Haver resopló a causa de sus reflexiones, pero no pudo dejar de pensar que el asesino estaba despierto. Ese pensamiento le gustaba y le disgustaba a la vez. Le gustaba porque significaba que el asesino no dormía tranquilo, no se sentía seguro, leía preocupado que la policía «había encontrado algunas huellas». Volvió a pensar, seguramente por milésima vez, en cómo habría transportado al muerto, o moribundo, hasta Libro. Había dejado alguna huella, ¿quizá se le había caído algo? Quizá se le había pasado un pequeño detalle, un minúsculo error, que le inquietaba en la madrugada.

Sin embargo, le desagradaba pensar que el asesino pudiera leer el periódico en libertad, beber su café de la mañana y salir al nuevo día, sentarse en su coche o en un avión, para desaparecer del alcance de Haver.

– Quédate donde estás -murmuró Haver.

– ¿Has dicho algo?

Rebecka estaba junto a la puerta. No la había oído levantarse. Llevaba puesto el camisón verde. Tenía el pelo revuelto y no parecía descansada. Sospechó que había amamantado a la pequeña durante la noche.

– Hablaba un poco conmigo -dijo él-. Estudiaba el asesinato.

Rebecka bostezó y desapareció hacia el cuarto de baño. Haver recogió la cocina tras de sí, llenó la cafetera y la encendió. De nuevo, sentimientos enfrentados. La paz matutina se había acabado y con eso, la posibilidad de especular tranquilamente, a pesar de que adoraba la presencia y la cercanía de ella, sobre todo por la mañana temprano.

Lo había heredado de su infancia. En su casa las mañanas raramente eran tranquilas, eran una oportunidad para que los miembros de la familia se relacionaran. Era una familia extraña, hasta el punto de que ninguno de sus miembros estaba cansado por las mañanas, más bien al contrario, era como si todos quisieran deslumbrarse unos a otros en una competición por mostrar sus mejores lados.
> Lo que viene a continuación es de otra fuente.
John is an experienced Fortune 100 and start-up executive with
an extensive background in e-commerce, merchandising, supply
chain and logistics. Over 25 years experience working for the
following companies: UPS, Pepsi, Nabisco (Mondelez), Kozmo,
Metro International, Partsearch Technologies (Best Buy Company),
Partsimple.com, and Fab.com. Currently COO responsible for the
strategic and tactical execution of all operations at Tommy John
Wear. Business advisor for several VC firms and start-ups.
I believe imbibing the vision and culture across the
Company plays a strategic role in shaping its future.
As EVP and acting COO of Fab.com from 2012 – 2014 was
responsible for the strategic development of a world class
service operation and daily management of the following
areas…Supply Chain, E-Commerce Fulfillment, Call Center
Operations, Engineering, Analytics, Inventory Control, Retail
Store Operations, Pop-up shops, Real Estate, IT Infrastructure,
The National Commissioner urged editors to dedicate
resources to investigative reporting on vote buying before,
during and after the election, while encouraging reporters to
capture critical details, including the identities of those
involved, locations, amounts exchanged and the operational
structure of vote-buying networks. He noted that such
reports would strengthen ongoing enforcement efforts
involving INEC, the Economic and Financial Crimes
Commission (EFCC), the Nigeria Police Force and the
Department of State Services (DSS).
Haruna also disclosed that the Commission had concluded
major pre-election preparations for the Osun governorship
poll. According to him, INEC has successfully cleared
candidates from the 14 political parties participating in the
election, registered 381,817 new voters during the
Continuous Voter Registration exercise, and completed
Haver había intentado establecer este orden con Rebecka, a pesar de que ella por las mañanas solía estar extenuada. Él le servía café, pan tostado y, antes de quedar embarazada, huevos cocidos y caviar. Ahora ella no soportaba el olor del huevo ni del caviar.

Él comía sus huevos con una constante mala conciencia, pero se resistía a llegar tan lejos en su adaptación como para borrarlos de la mesa del desayuno.

Rebecka regresó del cuarto de baño. Sonrió y le revolvió el cabello.

– Qué pinta tienes -dijo.

Él la atrapó, la atrajo hacía sí y la abrazó con la nariz pegada a su barriga. Sabía que ella leía el periódico abierto por encima de su cabeza. Aspiró su aroma y olvidó por un rato los negros titulares.